* [What is required] Copy out the items below, changing every "Menu" to "Navigation" and leaving everything else as it is.

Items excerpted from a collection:
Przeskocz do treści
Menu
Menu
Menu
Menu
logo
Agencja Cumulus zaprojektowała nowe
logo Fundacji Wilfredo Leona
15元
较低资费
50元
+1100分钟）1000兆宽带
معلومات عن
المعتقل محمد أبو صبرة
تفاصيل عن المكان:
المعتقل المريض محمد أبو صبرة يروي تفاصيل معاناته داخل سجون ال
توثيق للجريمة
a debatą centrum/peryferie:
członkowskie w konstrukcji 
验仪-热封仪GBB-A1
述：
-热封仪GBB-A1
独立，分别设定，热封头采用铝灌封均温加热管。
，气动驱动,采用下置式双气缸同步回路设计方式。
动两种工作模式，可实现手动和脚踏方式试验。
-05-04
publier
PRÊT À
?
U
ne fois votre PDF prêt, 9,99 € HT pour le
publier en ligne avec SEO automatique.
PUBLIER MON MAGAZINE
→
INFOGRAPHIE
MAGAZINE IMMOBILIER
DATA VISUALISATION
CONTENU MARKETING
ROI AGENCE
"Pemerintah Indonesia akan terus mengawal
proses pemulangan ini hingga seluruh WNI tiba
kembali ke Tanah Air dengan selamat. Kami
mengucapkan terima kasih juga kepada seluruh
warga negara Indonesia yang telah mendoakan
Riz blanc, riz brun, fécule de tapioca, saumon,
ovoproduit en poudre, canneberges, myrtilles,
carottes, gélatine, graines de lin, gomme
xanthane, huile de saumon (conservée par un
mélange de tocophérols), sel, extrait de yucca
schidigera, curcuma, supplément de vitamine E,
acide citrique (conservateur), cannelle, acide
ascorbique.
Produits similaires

* [Response to this task]
Przeskocz do treści
Navigation
Navigation
Navigation
Navigation
logo
Agencja Cumulus zaprojektowała nowe
logo Fundacji Wilfredo Leona
15元
较低资费
50元
+1100分钟）1000兆宽带
معلومات عن
المعتقل محمد أبو صبرة
تفاصيل عن المكان:
المعتقل المريض محمد أبو صبرة يروي تفاصيل معاناته داخل سجون ال
توثيق للجريمة
a debatą centrum/peryferie:
członkowskie w konstrukcji 
验仪-热封仪GBB-A1
述：
-热封仪GBB-A1
独立，分别设定，热封头采用铝灌封均温加热管。
，气动驱动,采用下置式双气缸同步回路设计方式。
动两种工作模式，可实现手动和脚踏方式试验。
-05-04
publier
PRÊT À
?
U
ne fois votre PDF prêt, 9,99 € HT pour le
publier en ligne avec SEO automatique.
PUBLIER MON MAGAZINE
→
INFOGRAPHIE
MAGAZINE IMMOBILIER
DATA VISUALISATION
CONTENU MARKETING
ROI AGENCE
"Pemerintah Indonesia akan terus mengawal
proses pemulangan ini hingga seluruh WNI tiba
kembali ke Tanah Air dengan selamat. Kami
mengucapkan terima kasih juga kepada seluruh
warga negara Indonesia yang telah mendoakan
Riz blanc, riz brun, fécule de tapioca, saumon,
ovoproduit en poudre, canneberges, myrtilles,
carottes, gélatine, graines de lin, gomme
xanthane, huile de saumon (conservée par un
mélange de tocophérols), sel, extrait de yucca
schidigera, curcuma, supplément de vitamine E,
acide citrique (conservateur), cannelle, acide
ascorbique.
Produits similaires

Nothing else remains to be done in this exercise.